The Presidential Economic Advisory Council, PEAC, yesterday, advised the Federal Government to move away from multiple exchange rates to a unified currency exchange rate. PEAC, in a statement issued by the Senior Special Assistant to the President on Media and Publicity, Mallam Garba Shehu, also told the the government to do all that was necessary to continue to ease the environment of doing business in the country.
This is even as the President appreciated the outstanding support and guidance provided by the PEAC, which he described as a ‘tutorial’, urging the members to do more to help the country exit “our very terrible state of development.” President Buhari said: “We are a country characterised by a large population of poor people, serious infrastructure deficit, lack of housing and a vulnerable economy, now haunted by the COVID-19 pandemic and collapse of the oil sector and its effect on the Gross Domestic Product, GDP.”
PEAC, while making a presentation to the President, commended the administration for implementing several of its recommendations, even as it presented the government with a number of tough choices to make in order to put the country’s economy on a higher growth path.
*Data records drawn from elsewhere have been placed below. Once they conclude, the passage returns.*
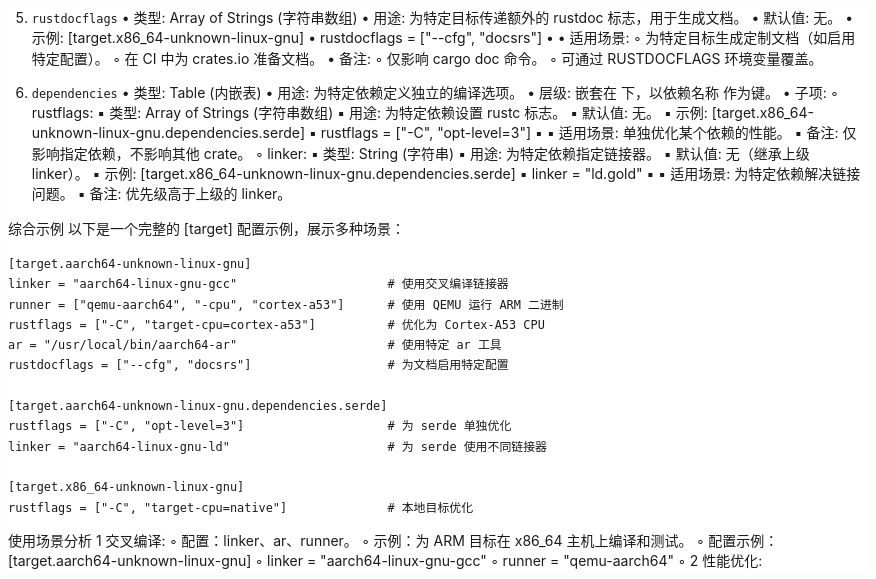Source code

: 5. `rustdocflags`
	•	类型: Array of Strings (字符串数组)
	•	用途: 为特定目标传递额外的 rustdoc 标志，用于生成文档。
	•	默认值: 无。
	•	示例: [target.x86_64-unknown-linux-gnu]
	•	rustdocflags = ["--cfg", "docsrs"]
	•
	•	适用场景:
	◦	为特定目标生成定制文档（如启用特定配置）。
	◦	在 CI 中为 crates.io 准备文档。
	•	备注:
	◦	仅影响 cargo doc 命令。
	◦	可通过 RUSTDOCFLAGS 环境变量覆盖。

6. `dependencies`
	•	类型: Table (内嵌表)
	•	用途: 为特定依赖定义独立的编译选项。
	•	层级: 嵌套在 下，以依赖名称 作为键。
	•	子项:
	◦	rustflags:
	▪	类型: Array of Strings (字符串数组)
	▪	用途: 为特定依赖设置 rustc 标志。
	▪	默认值: 无。
	▪	示例: [target.x86_64-unknown-linux-gnu.dependencies.serde]
	▪	rustflags = ["-C", "opt-level=3"]
	▪
	▪	适用场景: 单独优化某个依赖的性能。
	▪	备注: 仅影响指定依赖，不影响其他 crate。
	◦	linker:
	▪	类型: String (字符串)
	▪	用途: 为特定依赖指定链接器。
	▪	默认值: 无（继承上级 linker）。
	▪	示例: [target.x86_64-unknown-linux-gnu.dependencies.serde]
	▪	linker = "ld.gold"
	▪
	▪	适用场景: 为特定依赖解决链接问题。
	▪	备注: 优先级高于上级的 linker。

综合示例
以下是一个完整的 [target] 配置示例，展示多种场景：
```
[target.aarch64-unknown-linux-gnu]
linker = "aarch64-linux-gnu-gcc"                     # 使用交叉编译链接器
runner = ["qemu-aarch64", "-cpu", "cortex-a53"]      # 使用 QEMU 运行 ARM 二进制
rustflags = ["-C", "target-cpu=cortex-a53"]          # 优化为 Cortex-A53 CPU
ar = "/usr/local/bin/aarch64-ar"                     # 使用特定 ar 工具
rustdocflags = ["--cfg", "docsrs"]                   # 为文档启用特定配置

[target.aarch64-unknown-linux-gnu.dependencies.serde]
rustflags = ["-C", "opt-level=3"]                    # 为 serde 单独优化
linker = "aarch64-linux-gnu-ld"                      # 为 serde 使用不同链接器

[target.x86_64-unknown-linux-gnu]
rustflags = ["-C", "target-cpu=native"]              # 本地目标优化
```
使用场景分析
	1	交叉编译:
	◦	配置：linker、ar、runner。
	◦	示例：为 ARM 目标在 x86_64 主机上编译和测试。
	◦	配置示例：
[target.aarch64-unknown-linux-gnu]
	◦	linker = "aarch64-linux-gnu-gcc"
	◦	runner = "qemu-aarch64"
	◦
	2	性能优化:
Chairman of the council, Prof. Doyin Salami, who led the presentation, specifically expressed delight with the on-going review of the Medium Term Expenditure Framework, MTEF, and the 2020 Budget, in view of the disruptions caused by COVID-19; the deregulation of the pump price of Premium Motor Spirit, PMS; approval for the implementation of the Oronsaye Report on the need to rationalise and restructure federal ministries, departments and agencies, MDAs, as well as the adjustment of the exchange rate of the Naira. He, however, noted that more needed to be done to increase efficiency, coordination and accountability on the part of MDAs.
The PEAC welcomed the Economic Sustainability Plan, ESP, produced by the Economic Sustainability Committee, ESC, headed by the Vice-President, Prof. Yemi Osinbajo, and adopted by the Federal Executive Council, FEC, but warned that in the implementation of the N2.3 trillion spending plan, there could arise a number of problems, which, if unattended, could hamper smooth implementation. The committee advised, among others, that the ESP should be implemented, using existing institutional and administrative structures; attention be paid to sources of funding to avoid inflation; ensure that priorities, targets and time limits be set for all projects, to make for their completion within the 12-month life-span of the ESP.
It noted that where this was not achieved, such projects should be rolled into the new Economic Recovery and Growth Plan, ERGP II. The PEAC recommended that the ESP must promote ‘export-oriented production strategies’; ensure use of local resources; curtail post-harvest losses in agriculture now put at between 40-60 percent and, above all, make the economy attractive to “non-debt” private sector-funded investment, in order to cut the rising cost of debt services.